§ **YOUR TASK**: Reproduce the text of each entry below line for line, leaving every word, number, and symbol unchanged.

§ **STORED DATA**:

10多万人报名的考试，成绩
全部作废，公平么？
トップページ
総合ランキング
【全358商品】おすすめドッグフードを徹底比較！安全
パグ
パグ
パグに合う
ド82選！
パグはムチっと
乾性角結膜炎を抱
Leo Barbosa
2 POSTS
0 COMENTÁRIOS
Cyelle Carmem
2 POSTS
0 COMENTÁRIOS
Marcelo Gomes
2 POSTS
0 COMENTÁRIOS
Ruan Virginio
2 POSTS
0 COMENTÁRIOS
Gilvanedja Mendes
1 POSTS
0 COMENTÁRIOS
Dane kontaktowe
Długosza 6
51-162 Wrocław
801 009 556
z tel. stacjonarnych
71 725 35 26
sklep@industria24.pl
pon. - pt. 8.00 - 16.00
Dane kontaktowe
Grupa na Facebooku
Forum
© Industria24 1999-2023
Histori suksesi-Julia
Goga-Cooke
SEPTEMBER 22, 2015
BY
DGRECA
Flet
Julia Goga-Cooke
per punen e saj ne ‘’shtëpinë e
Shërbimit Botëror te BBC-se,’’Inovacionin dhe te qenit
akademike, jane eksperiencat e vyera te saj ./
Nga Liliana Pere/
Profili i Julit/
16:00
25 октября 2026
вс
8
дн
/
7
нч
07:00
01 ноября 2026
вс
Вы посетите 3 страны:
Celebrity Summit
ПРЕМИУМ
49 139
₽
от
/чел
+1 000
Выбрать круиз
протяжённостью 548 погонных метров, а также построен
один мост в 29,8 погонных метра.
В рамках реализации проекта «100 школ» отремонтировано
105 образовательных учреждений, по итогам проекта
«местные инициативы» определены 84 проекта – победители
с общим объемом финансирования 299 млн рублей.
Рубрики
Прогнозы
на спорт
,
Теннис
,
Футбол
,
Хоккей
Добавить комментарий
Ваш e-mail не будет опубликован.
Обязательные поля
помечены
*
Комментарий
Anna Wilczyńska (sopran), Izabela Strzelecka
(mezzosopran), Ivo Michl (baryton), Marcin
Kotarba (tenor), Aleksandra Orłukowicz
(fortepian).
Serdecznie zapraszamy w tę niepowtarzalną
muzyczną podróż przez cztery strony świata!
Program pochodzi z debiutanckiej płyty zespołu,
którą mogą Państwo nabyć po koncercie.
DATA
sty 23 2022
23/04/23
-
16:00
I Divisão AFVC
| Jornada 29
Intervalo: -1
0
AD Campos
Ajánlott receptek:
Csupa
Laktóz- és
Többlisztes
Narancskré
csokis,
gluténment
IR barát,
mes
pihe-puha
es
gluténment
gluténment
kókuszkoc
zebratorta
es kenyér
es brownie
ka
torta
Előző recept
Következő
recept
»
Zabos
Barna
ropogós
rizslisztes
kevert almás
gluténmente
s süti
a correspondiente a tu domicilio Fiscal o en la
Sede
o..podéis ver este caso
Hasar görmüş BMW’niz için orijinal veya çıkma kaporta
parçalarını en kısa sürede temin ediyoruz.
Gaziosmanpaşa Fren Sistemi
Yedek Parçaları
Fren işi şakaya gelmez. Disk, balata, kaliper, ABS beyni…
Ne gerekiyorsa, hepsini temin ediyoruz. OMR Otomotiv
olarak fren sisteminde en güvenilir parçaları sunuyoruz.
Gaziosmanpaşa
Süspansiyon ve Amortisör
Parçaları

§ **OUTPUT BELOW**:
10多万人报名的考试，成绩
全部作废，公平么？
トップページ
総合ランキング
【全358商品】おすすめドッグフードを徹底比較！安全
パグ
パグ
パグに合う
ド82選！
パグはムチっと
乾性角結膜炎を抱
Leo Barbosa
2 POSTS
0 COMENTÁRIOS
Cyelle Carmem
2 POSTS
0 COMENTÁRIOS
Marcelo Gomes
2 POSTS
0 COMENTÁRIOS
Ruan Virginio
2 POSTS
0 COMENTÁRIOS
Gilvanedja Mendes
1 POSTS
0 COMENTÁRIOS
Dane kontaktowe
Długosza 6
51-162 Wrocław
801 009 556
z tel. stacjonarnych
71 725 35 26
sklep@industria24.pl
pon. - pt. 8.00 - 16.00
Dane kontaktowe
Grupa na Facebooku
Forum
© Industria24 1999-2023
Histori suksesi-Julia
Goga-Cooke
SEPTEMBER 22, 2015
BY
DGRECA
Flet
Julia Goga-Cooke
per punen e saj ne ‘’shtëpinë e
Shërbimit Botëror te BBC-se,’’Inovacionin dhe te qenit
akademike, jane eksperiencat e vyera te saj ./
Nga Liliana Pere/
Profili i Julit/
16:00
25 октября 2026
вс
8
дн
/
7
нч
07:00
01 ноября 2026
вс
Вы посетите 3 страны:
Celebrity Summit
ПРЕМИУМ
49 139
₽
от
/чел
+1 000
Выбрать круиз
протяжённостью 548 погонных метров, а также построен
один мост в 29,8 погонных метра.
В рамках реализации проекта «100 школ» отремонтировано
105 образовательных учреждений, по итогам проекта
«местные инициативы» определены 84 проекта – победители
с общим объемом финансирования 299 млн рублей.
Рубрики
Прогнозы
на спорт
,
Теннис
,
Футбол
,
Хоккей
Добавить комментарий
Ваш e-mail не будет опубликован.
Обязательные поля
помечены
*
Комментарий
Anna Wilczyńska (sopran), Izabela Strzelecka
(mezzosopran), Ivo Michl (baryton), Marcin
Kotarba (tenor), Aleksandra Orłukowicz
(fortepian).
Serdecznie zapraszamy w tę niepowtarzalną
muzyczną podróż przez cztery strony świata!
Program pochodzi z debiutanckiej płyty zespołu,
którą mogą Państwo nabyć po koncercie.
DATA
sty 23 2022
23/04/23
-
16:00
I Divisão AFVC
| Jornada 29
Intervalo: -1
0
AD Campos
Ajánlott receptek:
Csupa
Laktóz- és
Többlisztes
Narancskré
csokis,
gluténment
IR barát,
mes
pihe-puha
es
gluténment
gluténment
kókuszkoc
zebratorta
es kenyér
es brownie
ka
torta
Előző recept
Következő
recept
»
Zabos
Barna
ropogós
rizslisztes
kevert almás
gluténmente
s süti
a correspondiente a tu domicilio Fiscal o en la
Sede
o..podéis ver este caso
Hasar görmüş BMW’niz için orijinal veya çıkma kaporta
parçalarını en kısa sürede temin ediyoruz.
Gaziosmanpaşa Fren Sistemi
Yedek Parçaları
Fren işi şakaya gelmez. Disk, balata, kaliper, ABS beyni…
Ne gerekiyorsa, hepsini temin ediyoruz. OMR Otomotiv
olarak fren sisteminde en güvenilir parçaları sunuyoruz.
Gaziosmanpaşa
Süspansiyon ve Amortisör
Parçaları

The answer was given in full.